◆ TASK REQUIREMENTS:
[A] Answer these from the passage on computational chemistry in drug research:
(i) What paradigm do almost all existing efforts to discover new drugs depend on?
(ii) What reality does the emerging new paradigm take account of?
(iii) Methods from which two fields must augment current methods?
[B] From the passage on computational chemistry in drug research, extract the portion that begins at the words "Improvements in computational" and stops after "on future drug research.". Copy it word for word.

◆ PASSAGE FOR REVIEW:
_ _ _ _
Is there a future for computational chemistry in drug research?

Improvements in computational chemistry methods have had a growing impact on drug research. But will incremental improvements be sufficient to ensure this continues? Almost all existing efforts to discover new drugs depend on the classic one target, one drug paradigm, although the situation is changing slowly. A new paradigm that focuses on a more systems biology approach and takes account of the reality that most drugs exhibit some level of polypharmacology is beginning to emerge. This will bring about dramatic changes that can significantly influence the role that computational methods play in future drug research. But these changes require that current methods be augmented with those from bioinformatics and engineering if the field is to have a significant impact on future drug research.
_ _ _ _
◆ RECORDS SUPPLIED:

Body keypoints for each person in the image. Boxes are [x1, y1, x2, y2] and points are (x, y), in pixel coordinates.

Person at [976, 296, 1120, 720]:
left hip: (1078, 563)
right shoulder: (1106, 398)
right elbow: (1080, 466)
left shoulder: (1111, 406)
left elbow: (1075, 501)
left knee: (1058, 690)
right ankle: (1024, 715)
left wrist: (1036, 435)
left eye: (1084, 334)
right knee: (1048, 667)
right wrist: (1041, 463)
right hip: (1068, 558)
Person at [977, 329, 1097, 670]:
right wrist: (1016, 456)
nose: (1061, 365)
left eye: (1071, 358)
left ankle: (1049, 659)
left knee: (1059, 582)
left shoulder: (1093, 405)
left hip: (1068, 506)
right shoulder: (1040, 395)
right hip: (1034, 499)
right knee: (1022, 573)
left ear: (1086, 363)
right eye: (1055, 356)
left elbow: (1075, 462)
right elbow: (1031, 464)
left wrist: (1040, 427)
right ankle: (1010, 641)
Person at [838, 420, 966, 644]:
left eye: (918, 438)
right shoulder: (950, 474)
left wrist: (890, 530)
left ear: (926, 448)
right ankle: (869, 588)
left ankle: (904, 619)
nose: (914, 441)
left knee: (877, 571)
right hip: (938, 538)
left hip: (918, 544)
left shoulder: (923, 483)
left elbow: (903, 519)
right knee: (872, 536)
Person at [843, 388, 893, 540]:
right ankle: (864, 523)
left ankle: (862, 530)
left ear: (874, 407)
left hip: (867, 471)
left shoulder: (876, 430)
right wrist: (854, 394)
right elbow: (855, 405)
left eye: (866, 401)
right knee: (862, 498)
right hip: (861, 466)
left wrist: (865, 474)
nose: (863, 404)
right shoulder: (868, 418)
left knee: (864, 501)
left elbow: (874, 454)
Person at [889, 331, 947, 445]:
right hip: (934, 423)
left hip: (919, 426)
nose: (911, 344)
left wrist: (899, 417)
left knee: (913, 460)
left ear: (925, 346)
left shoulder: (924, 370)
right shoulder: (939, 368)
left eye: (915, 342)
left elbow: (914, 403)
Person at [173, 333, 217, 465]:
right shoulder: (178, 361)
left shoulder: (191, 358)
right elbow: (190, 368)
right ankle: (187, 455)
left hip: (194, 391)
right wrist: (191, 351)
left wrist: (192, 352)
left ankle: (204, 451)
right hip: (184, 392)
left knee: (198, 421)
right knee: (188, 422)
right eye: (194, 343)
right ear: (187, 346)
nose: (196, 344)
_ _ _ _
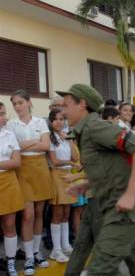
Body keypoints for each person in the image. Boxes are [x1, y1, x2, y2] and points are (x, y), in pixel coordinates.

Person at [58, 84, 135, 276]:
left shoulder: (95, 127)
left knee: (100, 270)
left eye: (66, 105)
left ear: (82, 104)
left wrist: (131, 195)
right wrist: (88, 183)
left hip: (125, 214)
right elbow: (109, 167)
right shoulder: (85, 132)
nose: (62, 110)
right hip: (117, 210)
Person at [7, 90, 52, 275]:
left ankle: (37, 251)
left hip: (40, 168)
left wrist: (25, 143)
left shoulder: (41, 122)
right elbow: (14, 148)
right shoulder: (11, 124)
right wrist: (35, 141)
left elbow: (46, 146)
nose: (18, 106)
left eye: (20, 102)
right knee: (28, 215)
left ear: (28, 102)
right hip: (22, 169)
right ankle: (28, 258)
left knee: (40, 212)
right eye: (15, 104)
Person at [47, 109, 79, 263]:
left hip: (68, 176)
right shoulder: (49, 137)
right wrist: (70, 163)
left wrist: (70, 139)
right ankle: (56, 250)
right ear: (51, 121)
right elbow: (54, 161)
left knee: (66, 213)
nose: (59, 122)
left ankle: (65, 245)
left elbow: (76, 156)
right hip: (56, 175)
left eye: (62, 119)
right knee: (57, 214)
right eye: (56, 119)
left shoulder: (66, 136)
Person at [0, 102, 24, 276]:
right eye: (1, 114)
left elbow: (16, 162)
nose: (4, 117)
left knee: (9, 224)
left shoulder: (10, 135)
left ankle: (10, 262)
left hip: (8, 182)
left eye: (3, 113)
_ _ _ _
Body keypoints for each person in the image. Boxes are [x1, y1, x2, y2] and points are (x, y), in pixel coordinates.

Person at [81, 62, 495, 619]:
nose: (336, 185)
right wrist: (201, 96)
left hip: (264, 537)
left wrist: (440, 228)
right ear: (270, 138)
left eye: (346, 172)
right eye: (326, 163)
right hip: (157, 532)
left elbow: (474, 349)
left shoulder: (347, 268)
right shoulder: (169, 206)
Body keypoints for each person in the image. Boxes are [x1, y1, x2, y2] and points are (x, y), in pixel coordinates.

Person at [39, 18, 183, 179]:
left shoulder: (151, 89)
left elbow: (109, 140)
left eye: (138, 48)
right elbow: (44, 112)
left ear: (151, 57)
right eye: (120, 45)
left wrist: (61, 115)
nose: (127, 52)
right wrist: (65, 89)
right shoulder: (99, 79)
_ _ _ _
◆ SOLUTIONS BY TASK:
[A]
(i) The classic one target, one drug paradigm.
(ii) That most drugs exhibit some level of polypharmacology.
(iii) Bioinformatics and engineering.

[B]
Improvements in computational chemistry methods have had a growing impact on drug research. But will incremental improvements be sufficient to ensure this continues? Almost all existing efforts to discover new drugs depend on the classic one target, one drug paradigm, although the situation is changing slowly. A new paradigm that focuses on a more systems biology approach and takes account of the reality that most drugs exhibit some level of polypharmacology is beginning to emerge. This will bring about dramatic changes that can significantly influence the role that computational methods play in future drug research. But these changes require that current methods be augmented with those from bioinformatics and engineering if the field is to have a significant impact on future drug research.